Icebergs and droughts

Every good crisis is an opportunity for someone to try make money, so I note with approval that the old iceberg scheme has made a reappearance in Cape Town.

At the project cost of a mere $130 million (which for some reason is seldom rendered in rands in the news reports, possibly because 1.6 billion rand sounds like quite a lot) some chaps want to go down to Gough Island in the South Atlantic, lasso a 70-ton iceberg, tow it 2700 kilometres back to Cape Town and anchor it somewhere off the West Coast, possibly near Lambert’s Bay, where as well as being used for keeping crayfish fresh, some fellows with special tools will climb on top of the berg and turn the ice into slurry, like some supersized slush puppy, thus solving one third of Cape Town’s water needs for a year.

Personally, I think this is a terrific idea, although I am a little sad that it seems to have pulled ahead of the other equally terrific entrepreneurial proposals for solving the crisis. I liked the idea of catching a comet in a big butterfly net and bringing it close to a gigantic braai that would be lit on top of Table Mountain. As the icy core of the comet melts, Capetonians would be instructed to stand by with their buckets and Zozo tanks.

That was my favourite plan, although I do still have a soft spot for Operation Liquidate Your Assets. Not to bore you with the details, but did you know that the human body is made up of 70% water? Corpses are a resource we never run low on in the Western Cape, so all you would need is a very big squeezing device or rolling pin and a sturdy filter for keeping bits of matter out of your water supply.

But no, iceberg it is. I think all cunning plans should have a name so I like to call this one Operation Leonardo di Caprio’s Revenge, or, since it involves spending time in Cape Town with something cold, white, ungiving, implacable and hazardous to shipping, Operation Visit My Granny.

I see absolutely no reason why this plan should not succeed.
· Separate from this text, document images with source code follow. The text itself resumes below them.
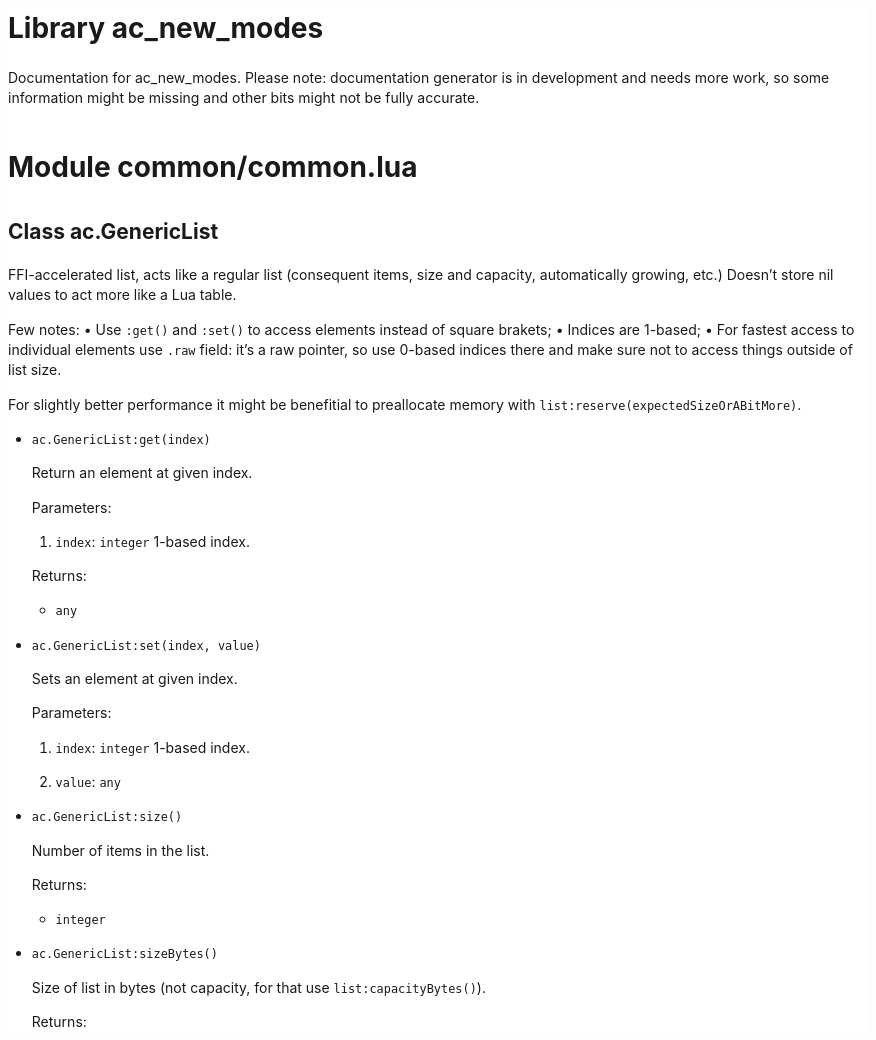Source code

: # Library ac_new_modes

Documentation for ac_new_modes. Please note: documentation generator is in development and needs more work, so some information might be missing and other bits might not be fully accurate.

# Module common/common.lua

## Class ac.GenericList
FFI-accelerated list, acts like a regular list (consequent items, size and capacity, automatically growing, etc.)
Doesn’t store nil values to act more like a Lua table.

Few notes:
• Use `:get()` and `:set()` to access elements instead of square brakets;
• Indices are 1-based;
• For fastest access to individual elements use `.raw` field: it’s a raw pointer, so use 0-based indices there and
make sure not to access things outside of list size.

For slightly better performance it might be benefitial to preallocate memory with `list:reserve(expectedSizeOrABitMore)`.

- `ac.GenericList:get(index)`

  Return an element at given index.

  Parameters:

    1. `index`: `integer` 1-based index.

  Returns:

    - `any`

- `ac.GenericList:set(index, value)`

  Sets an element at given index.

  Parameters:

    1. `index`: `integer` 1-based index.

    2. `value`: `any`

- `ac.GenericList:size()`

  Number of items in the list.

  Returns:

    - `integer`

- `ac.GenericList:sizeBytes()`

  Size of list in bytes (not capacity, for that use `list:capacityBytes()`).

  Returns:

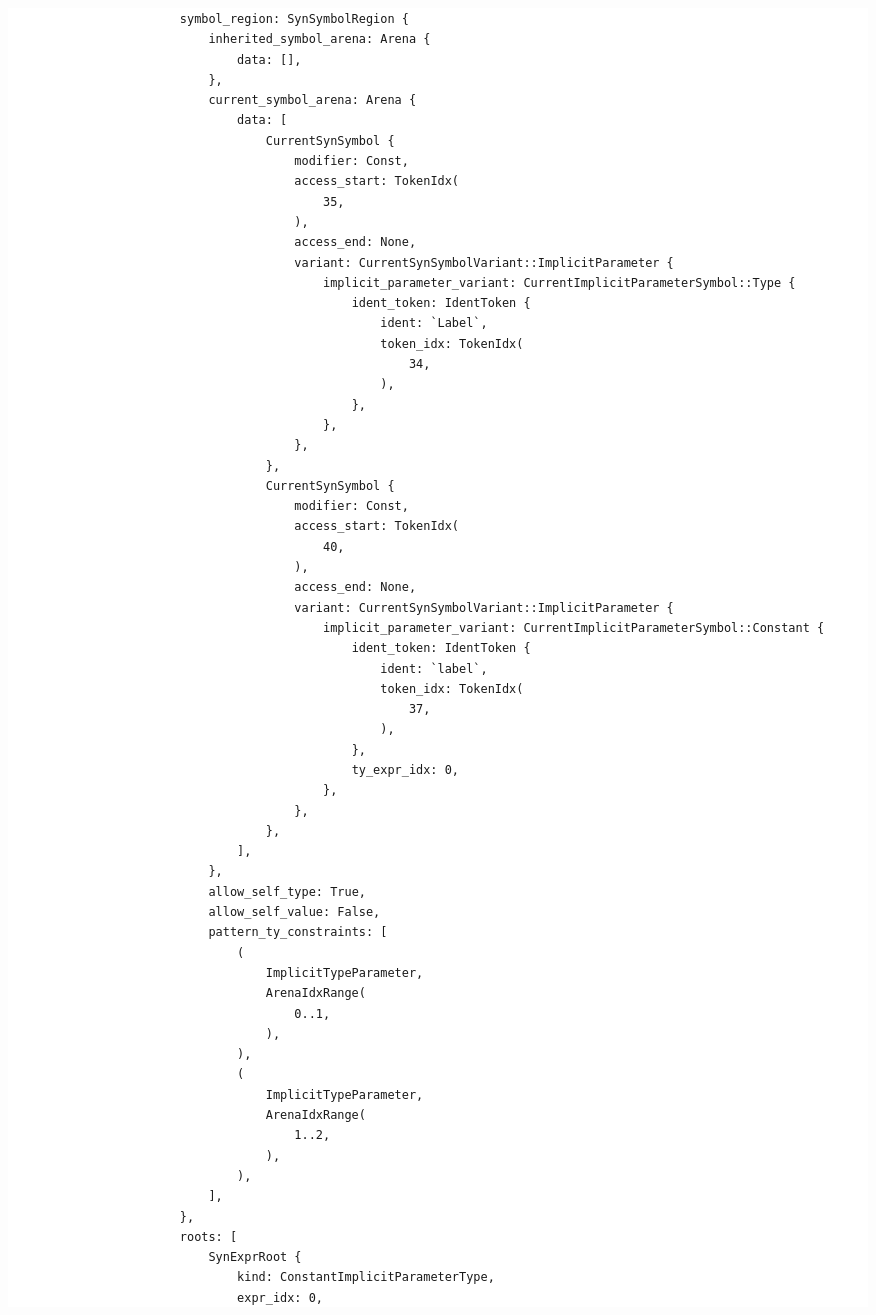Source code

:                             symbol_region: SynSymbolRegion {
                                inherited_symbol_arena: Arena {
                                    data: [],
                                },
                                current_symbol_arena: Arena {
                                    data: [
                                        CurrentSynSymbol {
                                            modifier: Const,
                                            access_start: TokenIdx(
                                                35,
                                            ),
                                            access_end: None,
                                            variant: CurrentSynSymbolVariant::ImplicitParameter {
                                                implicit_parameter_variant: CurrentImplicitParameterSymbol::Type {
                                                    ident_token: IdentToken {
                                                        ident: `Label`,
                                                        token_idx: TokenIdx(
                                                            34,
                                                        ),
                                                    },
                                                },
                                            },
                                        },
                                        CurrentSynSymbol {
                                            modifier: Const,
                                            access_start: TokenIdx(
                                                40,
                                            ),
                                            access_end: None,
                                            variant: CurrentSynSymbolVariant::ImplicitParameter {
                                                implicit_parameter_variant: CurrentImplicitParameterSymbol::Constant {
                                                    ident_token: IdentToken {
                                                        ident: `label`,
                                                        token_idx: TokenIdx(
                                                            37,
                                                        ),
                                                    },
                                                    ty_expr_idx: 0,
                                                },
                                            },
                                        },
                                    ],
                                },
                                allow_self_type: True,
                                allow_self_value: False,
                                pattern_ty_constraints: [
                                    (
                                        ImplicitTypeParameter,
                                        ArenaIdxRange(
                                            0..1,
                                        ),
                                    ),
                                    (
                                        ImplicitTypeParameter,
                                        ArenaIdxRange(
                                            1..2,
                                        ),
                                    ),
                                ],
                            },
                            roots: [
                                SynExprRoot {
                                    kind: ConstantImplicitParameterType,
                                    expr_idx: 0,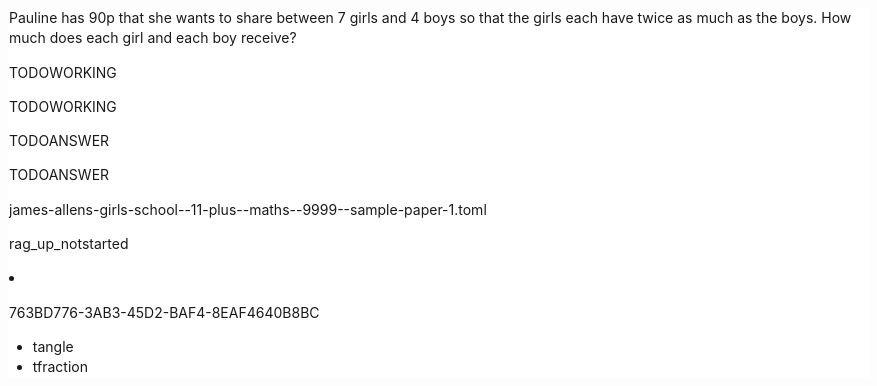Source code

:Pauline has $90 \text{p}$ that she wants to share between $7$ girls and $4$ boys so that the girls each have twice as much as the boys. 
How much does each girl and each boy receive?

</div>
<div class='workings'>
<div class='working'>

TODOWORKING

</div>
<div class='working'>

TODOWORKING

</div>
</div>
<div class='answers'>
<div class='answer'>

TODOANSWER

</div>
<div class='answer'>

TODOANSWER

</div>
</div>

<div class='papername'>
<p>james-allens-girls-school--11-plus--maths--9999--sample-paper-1.toml</p>
</div>
<div class='rag'>
<p>rag_up_notstarted</p>
</div>
</div>
</li>
<li>
<div class='question_envelope rag_up_notstarted question'>
<div class='uuid'>
<p>763BD776-3AB3-45D2-BAF4-8EAF4640B8BC</p>
</div>
<div class='topics'>
<ul>
<li>
tangle
</li>
<li>
tfraction
</li>
</ul>
</div>
<div class='question question'>
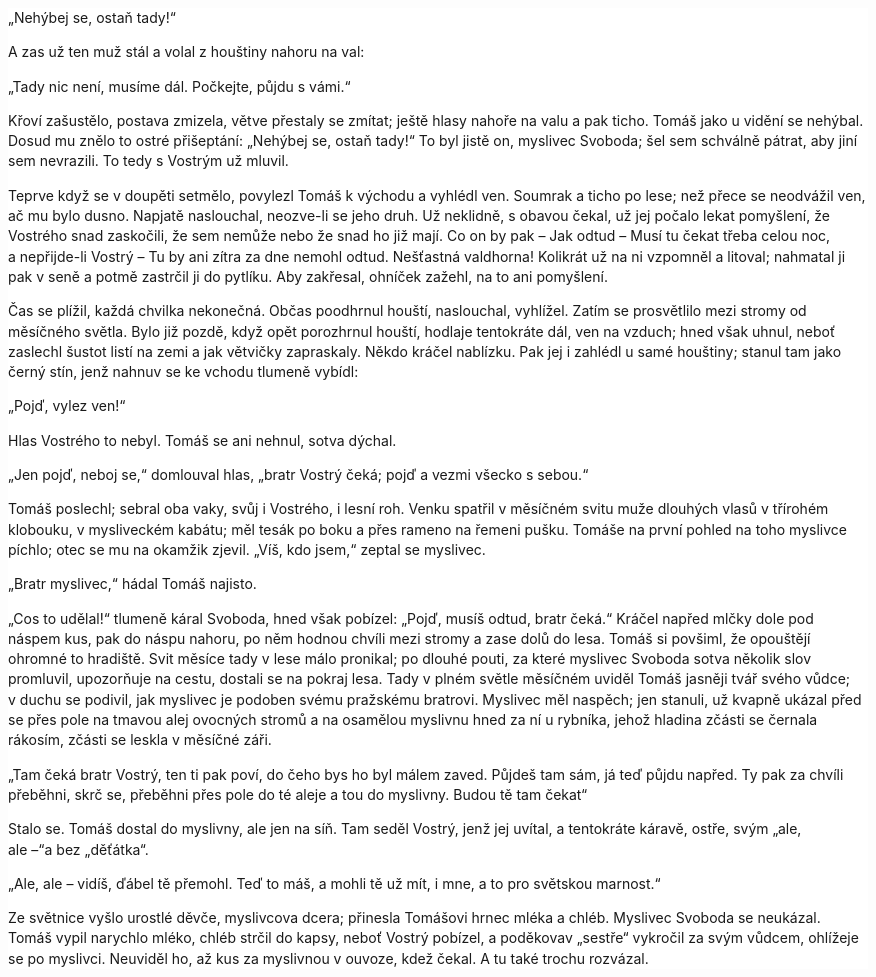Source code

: „Nehýbej se, ostaň tady!“

A zas už ten muž stál a volal z houštiny nahoru na val:

„Tady nic není, musíme dál. Počkejte, půjdu s vámi.“

Křoví zašustělo, postava zmizela, větve přestaly se zmítat; ještě hlasy nahoře na valu a pak ticho. Tomáš jako u vidění se nehýbal. Dosud mu znělo to ostré přišeptání: „Nehýbej se, ostaň tady!“ To byl jistě on, myslivec Svoboda; šel sem schválně pátrat, aby jiní sem nevrazili. To tedy s Vostrým už mluvil.

Teprve když se v doupěti setmělo, povylezl Tomáš k východu a vyhlédl ven. Soumrak a ticho po lese; než přece se neodvážil ven, ač mu bylo dusno. Napjatě naslouchal, neozve-li se jeho druh. Už neklidně, s obavou čekal, už jej počalo lekat pomyšlení, že Vostrého snad zaskočili, že sem nemůže nebo že snad ho již mají. Co on by pak – Jak odtud – Musí tu čekat třeba celou noc, a nepřijde-li Vostrý – Tu by ani zítra za dne nemohl odtud. Nešťastná valdhorna! Kolikrát už na ni vzpomněl a litoval; nahmatal ji pak v seně a potmě zastrčil ji do pytlíku. Aby zakřesal, ohníček zažehl, na to ani pomyšlení.

Čas se plížil, každá chvilka nekonečná. Občas poodhrnul houští, naslouchal, vyhlížel. Zatím se prosvětlilo mezi stromy od měsíčného světla. Bylo již pozdě, když opět porozhrnul houští, hodlaje tentokráte dál, ven na vzduch; hned však uhnul, neboť zaslechl šustot listí na zemi a jak větvičky zapraskaly. Někdo kráčel nablízku. Pak jej i zahlédl u samé houštiny; stanul tam jako černý stín, jenž nahnuv se ke vchodu tlumeně vybídl:

„Pojď, vylez ven!“

Hlas Vostrého to nebyl. Tomáš se ani nehnul, sotva dýchal.

„Jen pojď, neboj se,“ domlouval hlas, „bratr Vostrý čeká; pojď a vezmi všecko s sebou.“

Tomáš poslechl; sebral oba vaky, svůj i Vostrého, i lesní roh. Venku spatřil v měsíčném svitu muže dlouhých vlasů v třírohém klobouku, v mysliveckém kabátu; měl tesák po boku a přes rameno na řemeni pušku. Tomáše na první pohled na toho myslivce píchlo; otec se mu na okamžik zjevil. „Víš, kdo jsem,“ zeptal se myslivec.

„Bratr myslivec,“ hádal Tomáš najisto.

„Cos to udělal!“ tlumeně káral Svoboda, hned však pobízel: „Pojď, musíš odtud, bratr čeká.“ Kráčel napřed mlčky dole pod náspem kus, pak do náspu nahoru, po něm hodnou chvíli mezi stromy a zase dolů do lesa. Tomáš si povšiml, že opouštějí ohromné to hradiště. Svit měsíce tady v lese málo pronikal; po dlouhé pouti, za které myslivec Svoboda sotva několik slov promluvil, upozorňuje na cestu, dostali se na pokraj lesa. Tady v plném světle měsíčném uviděl Tomáš jasněji tvář svého vůdce; v duchu se podivil, jak myslivec je podoben svému pražskému bratrovi. Myslivec měl naspěch; jen stanuli, už kvapně ukázal před se přes pole na tmavou alej ovocných stromů a na osamělou myslivnu hned za ní u rybníka, jehož hladina zčásti se černala rákosím, zčásti se leskla v měsíčné záři.

„Tam čeká bratr Vostrý, ten ti pak poví, do čeho bys ho byl málem zaved. Půjdeš tam sám, já teď půjdu napřed. Ty pak za chvíli přeběhni, skrč se, přeběhni přes pole do té aleje a tou do myslivny. Budou tě tam čekat“

Stalo se. Tomáš dostal do myslivny, ale jen na síň. Tam seděl Vostrý, jenž jej uvítal, a tentokráte káravě, ostře, svým „ale, ale –“a bez „děťátka“.

„Ale, ale – vidíš, ďábel tě přemohl. Teď to máš, a mohli tě už mít, i mne, a to pro světskou marnost.“

Ze světnice vyšlo urostlé děvče, myslivcova dcera; přinesla Tomášovi hrnec mléka a chléb. Myslivec Svoboda se neukázal. Tomáš vypil narychlo mléko, chléb strčil do kapsy, neboť Vostrý pobízel, a poděkovav „sestře“ vykročil za svým vůdcem, ohlížeje se po myslivci. Neuviděl ho, až kus za myslivnou v ouvoze, kdež čekal. A tu také trochu rozvázal.

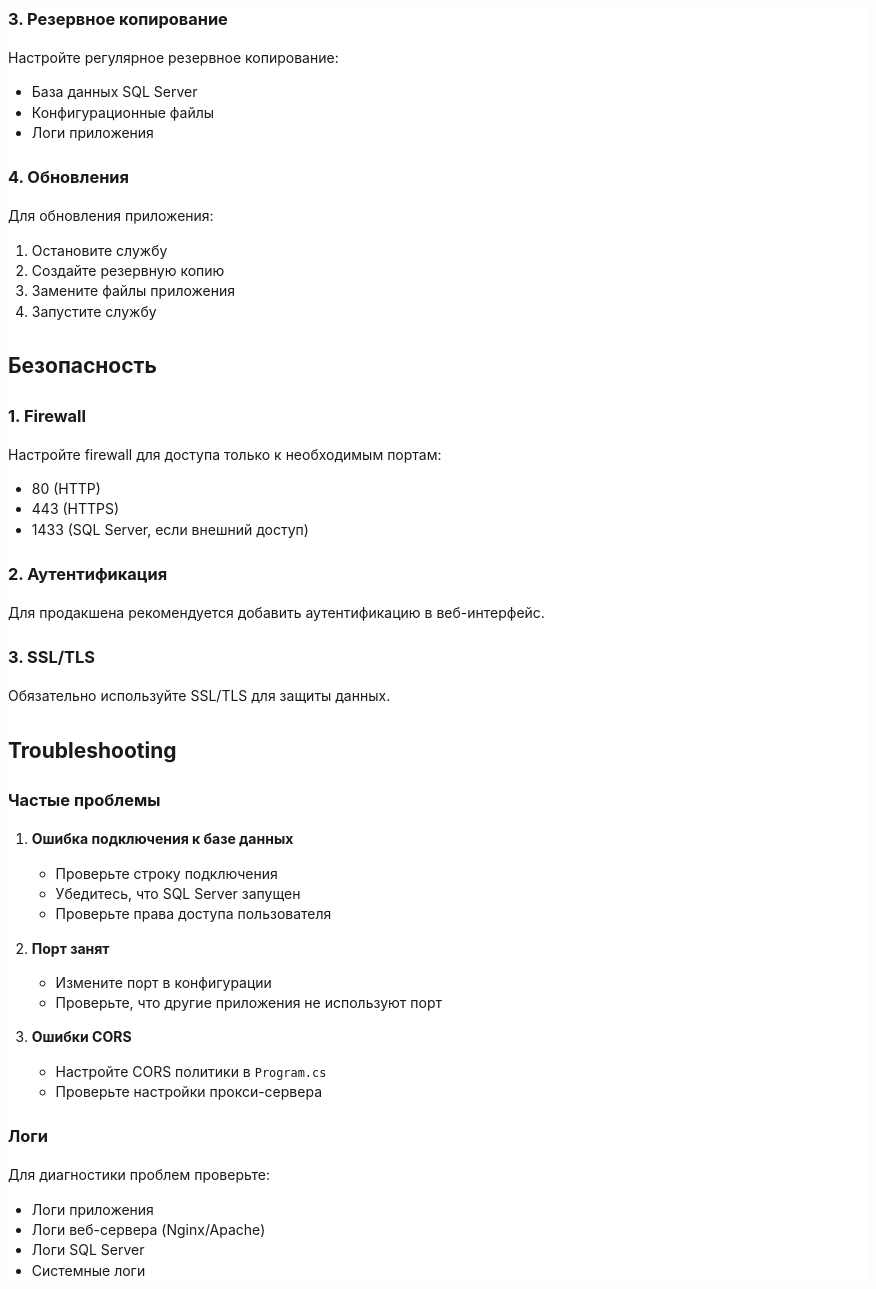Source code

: ### 3. Резервное копирование

Настройте регулярное резервное копирование:
- База данных SQL Server
- Конфигурационные файлы
- Логи приложения

### 4. Обновления

Для обновления приложения:
1. Остановите службу
2. Создайте резервную копию
3. Замените файлы приложения
4. Запустите службу

## Безопасность

### 1. Firewall

Настройте firewall для доступа только к необходимым портам:
- 80 (HTTP)
- 443 (HTTPS)
- 1433 (SQL Server, если внешний доступ)

### 2. Аутентификация

Для продакшена рекомендуется добавить аутентификацию в веб-интерфейс.

### 3. SSL/TLS

Обязательно используйте SSL/TLS для защиты данных.

## Troubleshooting

### Частые проблемы

1. **Ошибка подключения к базе данных**
   - Проверьте строку подключения
   - Убедитесь, что SQL Server запущен
   - Проверьте права доступа пользователя

2. **Порт занят**
   - Измените порт в конфигурации
   - Проверьте, что другие приложения не используют порт

3. **Ошибки CORS**
   - Настройте CORS политики в `Program.cs`
   - Проверьте настройки прокси-сервера

### Логи

Для диагностики проблем проверьте:
- Логи приложения
- Логи веб-сервера (Nginx/Apache)
- Логи SQL Server
- Системные логи
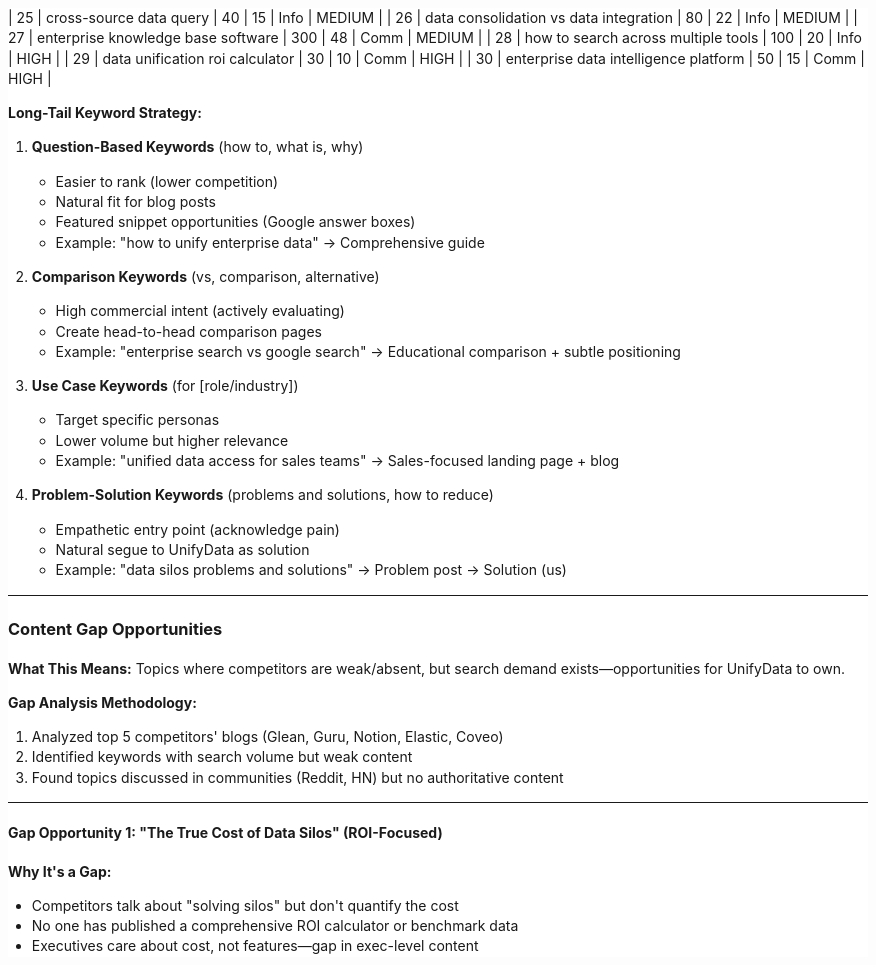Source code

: | 25 | cross-source data query | 40 | 15 | Info | MEDIUM |
| 26 | data consolidation vs data integration | 80 | 22 | Info | MEDIUM |
| 27 | enterprise knowledge base software | 300 | 48 | Comm | MEDIUM |
| 28 | how to search across multiple tools | 100 | 20 | Info | HIGH |
| 29 | data unification roi calculator | 30 | 10 | Comm | HIGH |
| 30 | enterprise data intelligence platform | 50 | 15 | Comm | HIGH |

**Long-Tail Keyword Strategy:**

1. **Question-Based Keywords** (how to, what is, why)
   - Easier to rank (lower competition)
   - Natural fit for blog posts
   - Featured snippet opportunities (Google answer boxes)
   - Example: "how to unify enterprise data" → Comprehensive guide

2. **Comparison Keywords** (vs, comparison, alternative)
   - High commercial intent (actively evaluating)
   - Create head-to-head comparison pages
   - Example: "enterprise search vs google search" → Educational comparison + subtle positioning

3. **Use Case Keywords** (for [role/industry])
   - Target specific personas
   - Lower volume but higher relevance
   - Example: "unified data access for sales teams" → Sales-focused landing page + blog

4. **Problem-Solution Keywords** (problems and solutions, how to reduce)
   - Empathetic entry point (acknowledge pain)
   - Natural segue to UnifyData as solution
   - Example: "data silos problems and solutions" → Problem post → Solution (us)

---

### Content Gap Opportunities

**What This Means:** Topics where competitors are weak/absent, but search demand exists—opportunities for UnifyData to own.

**Gap Analysis Methodology:**
1. Analyzed top 5 competitors' blogs (Glean, Guru, Notion, Elastic, Coveo)
2. Identified keywords with search volume but weak content
3. Found topics discussed in communities (Reddit, HN) but no authoritative content

---

#### Gap Opportunity 1: **"The True Cost of Data Silos" (ROI-Focused)**

**Why It's a Gap:**
- Competitors talk about "solving silos" but don't quantify the cost
- No one has published a comprehensive ROI calculator or benchmark data
- Executives care about cost, not features—gap in exec-level content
There’s a long history of plans to tow icebergs northwards. In an early form of striking back against global inequality, a company was formed in London in 1825 with the stated purpose of towing icebergs closer to equatorial regions for the noble aim of “equalizing the temperature of the Earth”. In 1863 there was a patented plan to cut out the expense and impracticability of towing, and just attach a propeller to an iceberg.

Starting in the late 1970s there were a number of annual international iceberg conferences in which oil-rich bergophiles came together to discuss how best to harvest the frozen south for purposes of irrigating their sandy lands. The conferences were sponsored by Prince Mohammed al Faisal, nephew of the Saudi king, who in 1978 also introduced a plan to tow a 100-million ton iceberg to the Arabian peninsula. He estimated the journey would take about eight months, which really isn’t a long time when you consider how long it takes to turn trees into oil. How would he prevent the iceberg melting in the warm Indian Ocean? He had thought of that. He would wrap it in plastic.

Prince Faisal didn’t do all the engineering on the project himself – he hired a French engineer named Georges Mougin to do the maths and calculations and suchlike technical stuff. Mougin – it’s a small world when you’re an iceberg – is one of the partners in Southern Ice, the company trying to pitch on the West Coast iceberg, so at least we know there’s an expert involved.

For inspiration, I think we should turn our attention to a day in very early April 1978, when millionaire Aussie businessman Dick Smith (of Dick Smith Electronics and Dick Smith Foods fame) finally made good on his vow to tow an Antarctic iceberg into Sydney harbour. As the berg made its stately progress up the waterway it wasn’t perhaps as large as people had hoped – it wasn’t about to alleviate any drought – but Dick had done it to prove that it could be done. He would moor it beside the Sydney Opera House and sell ice cubes to the public at ten cents each so that Australians might taste for themselves the icy purity of the untouched and uncorrupted pole. He called them Dicksicles. It was a grey, heavy day and the berg gleamed white in the dim light like a bride. Phone calls flooded the radio stations, reporters were dispatched, people lined the harbour, cheering and marvelling at what might be accomplished by ingenuity and the can-do attitude.

Then it started to rain, but the people stayed to marvel, and to witness as the water slowly washed away the shaving cream and fire-extinguisher foam to reveal the white plastic sheeting on the white-painted barge, and Dick Smith standing on the tug, his little bar fridge still making ice cubes, waving and beaming and drinking a bottle of champagne.